Bereitgestellter Text:

###

Abverlegung bis nach Norddeutschland
Notfall-Flüge für Corona-Kranke: Auch RoMed-Verbund plant mit dem „Kleeblatt“-Konzept
Normal gilt es als Glücksbringer. Jetzt ist es ein Signal für höchste Not: „Kleeblatt“ heißt das Konzept der deutschlandweiten Abverlegung, mit denen man Hotspot-Regionen wie Rosenheim unterstützen will. Tatsächlich hat auch der RoMed-Verbund schon Patienten angemeldet.
Rosenheim – Das RoMed-Klinikum habe bereits zwei Patienten angemeldet, berichtet Dr. Michael Bayeff-Filloff, Ärztlicher Landesbeauftragter Rettungsdienst für das Bayerische Innenministerium und Chefarzt der Zentralen Notaufnahme im RoMed-Klinikum Rosenheim. Damit es die Versorgung von Covid-Patienten aufrechterhalten kann. Denn in ein bis zwei Wochen dürfte die Welle der aktuellen Infektionshöchstände auch die Krankenhäuser mit voller Wucht treffen, bevor möglicherweise Kontaktbeschränkungen greifen.

###

Bereitgestelltes Material:
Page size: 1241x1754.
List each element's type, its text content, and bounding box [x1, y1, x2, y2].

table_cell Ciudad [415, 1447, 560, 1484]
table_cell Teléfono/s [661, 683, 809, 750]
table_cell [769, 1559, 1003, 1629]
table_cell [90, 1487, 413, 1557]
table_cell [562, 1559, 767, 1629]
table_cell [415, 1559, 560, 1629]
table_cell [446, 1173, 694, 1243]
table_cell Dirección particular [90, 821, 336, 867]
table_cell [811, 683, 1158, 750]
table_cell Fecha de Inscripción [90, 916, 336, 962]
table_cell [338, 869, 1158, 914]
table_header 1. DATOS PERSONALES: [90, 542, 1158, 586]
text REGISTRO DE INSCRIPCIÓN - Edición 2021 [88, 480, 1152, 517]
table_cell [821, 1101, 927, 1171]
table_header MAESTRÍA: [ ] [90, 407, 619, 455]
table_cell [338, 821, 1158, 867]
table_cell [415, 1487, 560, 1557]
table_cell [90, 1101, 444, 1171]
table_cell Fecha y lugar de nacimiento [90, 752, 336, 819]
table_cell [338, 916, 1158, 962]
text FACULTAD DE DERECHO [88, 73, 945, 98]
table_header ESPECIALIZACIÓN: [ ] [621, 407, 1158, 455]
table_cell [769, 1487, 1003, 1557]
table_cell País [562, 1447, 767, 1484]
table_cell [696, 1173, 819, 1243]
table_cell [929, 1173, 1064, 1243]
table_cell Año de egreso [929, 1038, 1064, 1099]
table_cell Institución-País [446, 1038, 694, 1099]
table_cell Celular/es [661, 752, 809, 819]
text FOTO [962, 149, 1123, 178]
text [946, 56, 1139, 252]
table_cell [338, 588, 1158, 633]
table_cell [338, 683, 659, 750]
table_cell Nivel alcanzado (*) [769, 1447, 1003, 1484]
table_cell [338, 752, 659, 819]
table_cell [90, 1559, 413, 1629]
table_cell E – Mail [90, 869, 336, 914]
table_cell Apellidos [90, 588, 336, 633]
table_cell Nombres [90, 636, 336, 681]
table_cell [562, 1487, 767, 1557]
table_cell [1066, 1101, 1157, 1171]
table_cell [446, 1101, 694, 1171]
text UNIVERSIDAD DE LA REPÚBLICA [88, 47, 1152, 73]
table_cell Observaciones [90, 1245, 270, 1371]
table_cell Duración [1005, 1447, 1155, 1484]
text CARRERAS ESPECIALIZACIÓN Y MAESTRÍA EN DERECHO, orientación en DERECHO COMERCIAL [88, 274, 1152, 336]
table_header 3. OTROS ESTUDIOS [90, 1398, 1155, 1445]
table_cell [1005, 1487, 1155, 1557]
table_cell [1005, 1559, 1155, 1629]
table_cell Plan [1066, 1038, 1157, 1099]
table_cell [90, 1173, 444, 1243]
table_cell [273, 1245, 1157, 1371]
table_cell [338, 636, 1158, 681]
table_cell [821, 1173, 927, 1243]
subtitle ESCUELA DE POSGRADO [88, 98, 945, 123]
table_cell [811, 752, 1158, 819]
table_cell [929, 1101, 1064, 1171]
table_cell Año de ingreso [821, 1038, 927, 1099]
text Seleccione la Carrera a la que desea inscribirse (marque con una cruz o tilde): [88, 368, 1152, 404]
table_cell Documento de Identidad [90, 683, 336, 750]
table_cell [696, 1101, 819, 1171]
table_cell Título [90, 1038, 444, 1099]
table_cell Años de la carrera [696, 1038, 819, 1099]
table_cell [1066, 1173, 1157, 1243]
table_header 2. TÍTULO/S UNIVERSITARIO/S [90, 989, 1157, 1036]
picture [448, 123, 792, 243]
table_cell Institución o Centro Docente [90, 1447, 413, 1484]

###

Aufgabenstellung:
Beantworten Sie anhand des Textes über das „Kleeblatt“-Konzept diese Fragen:
1. Wie heißt das Konzept der deutschlandweiten Abverlegung?
2. Wie viele Patienten hat das RoMed-Klinikum bereits angemeldet?
3. In welchem Zeitraum dürfte die Welle der aktuellen Infektionshöchstände die Krankenhäuser mit voller Wucht treffen?

Erwartete Antwort:
1. „Kleeblatt“
2. Zwei Patienten
3. In ein bis zwei Wochen